300 bps insanlara uzunca bir süre yetti; çünkü saniyede
yaklaşık 30 karakter transfer edilebiliyordu (bir kişi
zaten saniyede 30 karakter yazamaz :). İnsanlar BBS’
lerden büyük programlar ve resimler alıp göndermeye
başlayınca, 300 bps yetersiz kalmıştır.
-
300 bps – 1960’lardan 1983’lere kadar
-
1200 bps – 1984 ve 1985 te popülerlik kazandı
-
2400 bps
-
9600 bps – 1990 larda ortaya çıktı
-
19.2 kilobit
-
28.8 Kbps
-
33.6 Kbps
-
56 Kbps - 1998 de standart haline geldi
-
ADSL, teorik olarak saniyede 8 mbit’ e varan veri
transferi (Mbps)
Modem nasıl çalışır?
300 bps modemlerden başlayalım, çünkü bu modemlerin
anlaşılması çok kolaydır. Bu modem, sayısal veriyi
telefon hattı üzerinden göndermek için Frequency
Shift Keying (FSK) yani frekans kaymalı anahtarlama
tekniğini kullanır. Bu metotta farklı bit’leri ifade
etmek için farklı tınılar, yani frekanslar kullanılır.
Bir terminal modem, bilgisayar modemini aradığı zaman,
başlangıç modemi olarak adlandırılır ve 0 (sıfır) için
1070 hertz frekans, 1 (bir) için 1270 hertz frekans
kullanır. Bilgisayar modemine cevaplayan modem denir ve
0 (sıfır) için 2025 hertz frekans, 1 (bir) için 2225
hertz frekans kullanarak verileri alır. Çünkü başlangıç
ve cevaplayan modemler farklı frekanslar ile iletim
yaparlar ve hattı eş zamanlı olarak kullanırlar. Buna
full-duplex işlem denir. Sadece tek yönlü veri ileten
modemlere half-duplex denir ve pek yaygın değildir.
İki tane 300 bps modemin birbirine bağlandığını
düşünelim. Terminaldeki kullanıcı “a” harfini girdiğinde
bu harfin ASCII karşılığı 97’dir, bilgisayar bu sayıyı
ikilik sisteme çevirir 01100001. Terminalin içindeki
UART cihazı (universal asynchronous receiver/transmitter
– evrensel asenkron alıcı/verici) byte’lari bit’e
çevirerek terminalin içindeki seri port olarak da
bilinen RS-232 port’una yollar. Terminalin modemi RS–232
port’una bağlıdır ve bit’leri alarak telefon hattı
üzerinden yollar.
Daha hızlı modemler…
Modem üreticileri, modemleri daha hızlı hale getirmek
için FSK’dan daha karmaşık ve gelişmiş yöntemler
kullanmak zorundaydılar. İlk önce phase-shift keying
(PSK)’i kullandılar. Daha sonra quadrature amplitude
modulation (QAM) tekniğini kullandılar. Bu teknikler,
3000 hertz bant genişliğine sahip telefon hattı
üzerinden çok büyük hızlarda veri aktarımına izin
vermiştir. 56K modemler en iyi hatlarda bile 48K
civarında bağlanarak bu tekniğin limitlerine ulaşmıştır.

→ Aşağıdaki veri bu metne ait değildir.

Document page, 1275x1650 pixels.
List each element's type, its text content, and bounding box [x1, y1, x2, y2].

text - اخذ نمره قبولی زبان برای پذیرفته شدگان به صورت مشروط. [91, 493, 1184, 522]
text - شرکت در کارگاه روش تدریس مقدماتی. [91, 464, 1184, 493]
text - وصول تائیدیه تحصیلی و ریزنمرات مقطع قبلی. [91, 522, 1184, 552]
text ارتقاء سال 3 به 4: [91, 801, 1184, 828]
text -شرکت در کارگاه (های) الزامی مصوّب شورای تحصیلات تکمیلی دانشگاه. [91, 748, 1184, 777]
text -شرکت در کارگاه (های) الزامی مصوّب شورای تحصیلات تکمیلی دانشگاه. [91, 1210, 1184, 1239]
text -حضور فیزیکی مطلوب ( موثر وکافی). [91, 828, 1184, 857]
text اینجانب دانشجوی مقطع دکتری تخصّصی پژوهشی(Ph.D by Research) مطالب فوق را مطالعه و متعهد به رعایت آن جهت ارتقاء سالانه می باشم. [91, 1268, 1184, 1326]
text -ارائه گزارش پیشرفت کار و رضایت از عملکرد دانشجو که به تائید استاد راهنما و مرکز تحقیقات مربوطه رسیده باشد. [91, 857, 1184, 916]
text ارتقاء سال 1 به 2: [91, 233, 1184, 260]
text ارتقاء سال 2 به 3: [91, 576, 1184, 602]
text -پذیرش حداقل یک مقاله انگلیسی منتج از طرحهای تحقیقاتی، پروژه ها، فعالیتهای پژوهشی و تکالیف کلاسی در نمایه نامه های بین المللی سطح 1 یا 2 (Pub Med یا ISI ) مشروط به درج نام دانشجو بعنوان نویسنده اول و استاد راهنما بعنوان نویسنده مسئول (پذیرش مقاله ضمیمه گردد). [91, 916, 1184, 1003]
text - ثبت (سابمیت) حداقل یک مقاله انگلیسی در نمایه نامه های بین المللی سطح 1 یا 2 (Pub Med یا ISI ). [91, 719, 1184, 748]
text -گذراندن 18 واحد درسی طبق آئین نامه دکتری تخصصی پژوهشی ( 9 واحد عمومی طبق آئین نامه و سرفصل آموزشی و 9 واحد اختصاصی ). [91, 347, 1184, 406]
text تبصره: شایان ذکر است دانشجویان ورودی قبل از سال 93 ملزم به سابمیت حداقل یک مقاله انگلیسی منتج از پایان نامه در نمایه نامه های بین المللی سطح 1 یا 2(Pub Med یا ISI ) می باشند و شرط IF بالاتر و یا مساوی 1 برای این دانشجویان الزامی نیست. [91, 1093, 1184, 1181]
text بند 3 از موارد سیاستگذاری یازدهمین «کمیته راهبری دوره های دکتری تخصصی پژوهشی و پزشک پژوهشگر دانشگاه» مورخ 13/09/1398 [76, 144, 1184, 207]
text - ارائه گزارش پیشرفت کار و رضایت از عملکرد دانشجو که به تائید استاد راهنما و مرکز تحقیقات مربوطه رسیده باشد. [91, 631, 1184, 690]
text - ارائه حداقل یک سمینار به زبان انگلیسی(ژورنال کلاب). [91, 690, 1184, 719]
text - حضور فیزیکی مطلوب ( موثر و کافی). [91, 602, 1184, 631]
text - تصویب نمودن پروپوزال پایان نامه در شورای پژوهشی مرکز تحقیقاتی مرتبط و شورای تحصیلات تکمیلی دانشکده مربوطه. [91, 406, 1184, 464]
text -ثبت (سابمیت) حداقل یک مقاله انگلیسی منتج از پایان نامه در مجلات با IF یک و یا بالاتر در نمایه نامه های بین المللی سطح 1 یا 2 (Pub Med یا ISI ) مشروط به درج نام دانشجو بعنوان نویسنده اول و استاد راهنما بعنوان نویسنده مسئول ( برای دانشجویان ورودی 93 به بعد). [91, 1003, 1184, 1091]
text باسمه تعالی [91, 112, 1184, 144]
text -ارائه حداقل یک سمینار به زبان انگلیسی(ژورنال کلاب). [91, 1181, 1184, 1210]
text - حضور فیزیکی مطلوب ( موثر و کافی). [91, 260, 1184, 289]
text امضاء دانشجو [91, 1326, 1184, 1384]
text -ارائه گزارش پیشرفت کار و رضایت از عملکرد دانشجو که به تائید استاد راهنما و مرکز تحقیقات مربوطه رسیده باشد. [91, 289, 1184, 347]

Bu hızlı modemler gradual degradation tekniğini
kullanarak, veri göndermeden önce telefon hattını test
ederler ve eğer telefon hattı modemin hızına
yetişemeyecekse modemin hızını düşürürler. İşte 56k
modemlerle bağlandığımız sıralarda neden hızın hiç
56.000 olarak görünmediğinin cevabı budur.

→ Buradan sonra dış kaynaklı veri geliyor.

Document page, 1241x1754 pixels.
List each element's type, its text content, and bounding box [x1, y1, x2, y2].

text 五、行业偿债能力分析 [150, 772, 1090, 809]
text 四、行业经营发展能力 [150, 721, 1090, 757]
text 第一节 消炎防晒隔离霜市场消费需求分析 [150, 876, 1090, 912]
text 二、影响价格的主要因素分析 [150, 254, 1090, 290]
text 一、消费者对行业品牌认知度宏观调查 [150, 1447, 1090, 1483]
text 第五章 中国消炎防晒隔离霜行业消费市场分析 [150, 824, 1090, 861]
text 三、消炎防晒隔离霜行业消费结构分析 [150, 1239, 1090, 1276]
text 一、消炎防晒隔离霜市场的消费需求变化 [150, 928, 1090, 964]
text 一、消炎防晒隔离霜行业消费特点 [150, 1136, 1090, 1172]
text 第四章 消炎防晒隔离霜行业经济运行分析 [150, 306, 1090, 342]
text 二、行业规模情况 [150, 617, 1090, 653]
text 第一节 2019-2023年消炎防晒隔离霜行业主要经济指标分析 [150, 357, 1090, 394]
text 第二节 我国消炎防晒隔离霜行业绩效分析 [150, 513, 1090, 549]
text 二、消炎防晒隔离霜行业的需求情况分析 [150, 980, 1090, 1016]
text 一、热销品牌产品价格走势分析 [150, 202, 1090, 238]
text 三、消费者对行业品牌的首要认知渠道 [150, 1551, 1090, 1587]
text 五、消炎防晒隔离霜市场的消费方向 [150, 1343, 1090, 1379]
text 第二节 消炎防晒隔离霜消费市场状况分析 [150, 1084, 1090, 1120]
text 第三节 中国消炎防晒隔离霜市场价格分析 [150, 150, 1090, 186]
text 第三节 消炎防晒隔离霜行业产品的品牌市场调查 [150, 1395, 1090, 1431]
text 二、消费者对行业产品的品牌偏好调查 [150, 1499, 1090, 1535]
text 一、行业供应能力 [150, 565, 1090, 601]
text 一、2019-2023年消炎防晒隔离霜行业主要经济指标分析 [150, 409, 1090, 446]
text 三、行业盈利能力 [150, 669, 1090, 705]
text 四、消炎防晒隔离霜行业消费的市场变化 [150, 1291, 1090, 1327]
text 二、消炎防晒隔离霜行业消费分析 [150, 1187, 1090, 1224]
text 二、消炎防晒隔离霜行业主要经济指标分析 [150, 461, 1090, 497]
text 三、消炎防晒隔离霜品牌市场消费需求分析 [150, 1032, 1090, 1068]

Modemlerin evrimindeki bir sonraki adim asymmetric
digital subscriber line (ADSL) ile olmuştur. Asymetric
(asimetrik) kelimesinin kullanım sebebi bu modemlerin
veriyi çok hızlı olarak tek bir yönlü değil, birçok
yönde göndermesidir. ADSL modemlerin avantajı, kullanıcı
ile telefon şirketi arasındaki mevcut bakir telefon
hatlarını kullanmasıdır. Bakir teller ses iletimi için
yeterli olan 3000 hertz’ten fazlasını taşıyabilir. Eğer
telefon şirketiyle eviniz ADSL modeme sahipse,
aranızdaki telefon hattı çok hızlı bir dijital veri
iletim hattına dönüşür. İdeal şartlarda 1 Mbps veri
gönderme, 8 Mbps veri alma hızına sahiptir. Bir hat aynı
anda hem telefon görüşmesi hem de dijital veri iletimi
için kullanılır.
ADSL modemin çalışma prensibi basit bir yapıdadır.
Telefon hattının 24000 hertz ile 1100000 hertz
arasındaki bant genişliği, 4000 hertz’lik bölümlere
ayrılmıştır ve her bir bölüme bir sanal modem
atanmıştır. Bu 249 sanal modemin her biri kendine
ayrılan bant bölümü kullanarak iletim yapar ve bu sanal
modemlerin hızlarının toplamı o hattın toplam hızı
demektir.
Noktadan noktaya (Point to Point) Kontrol…
Günümüzde artik kimse, diğer bilgisayarlara bağlanmak
için aptal terminalleri ve terminal emülatörlerini
kullanmıyor. Bunun yerine internet servis sağlayıcılara
(Internet service provider - ISP) bağlanmak için
modemleri kullanıyoruz. Internet bizim dünyadaki
herhangi bir bilgisayara bağlanmamızı TCP/IP ile
sağlıyor.
Veri paketlerini bilgisayarınızdaki modemler aracılığı
ile yönlendirilmesine point to point protokolü denir. Bu
yöntemde veri paketleri TCP/IP ile ISP üzerinden
internete yönlenir, ayni şekilde internetten gelen
verilerde ISP üzerinden bilgisayarımıza yönlenir.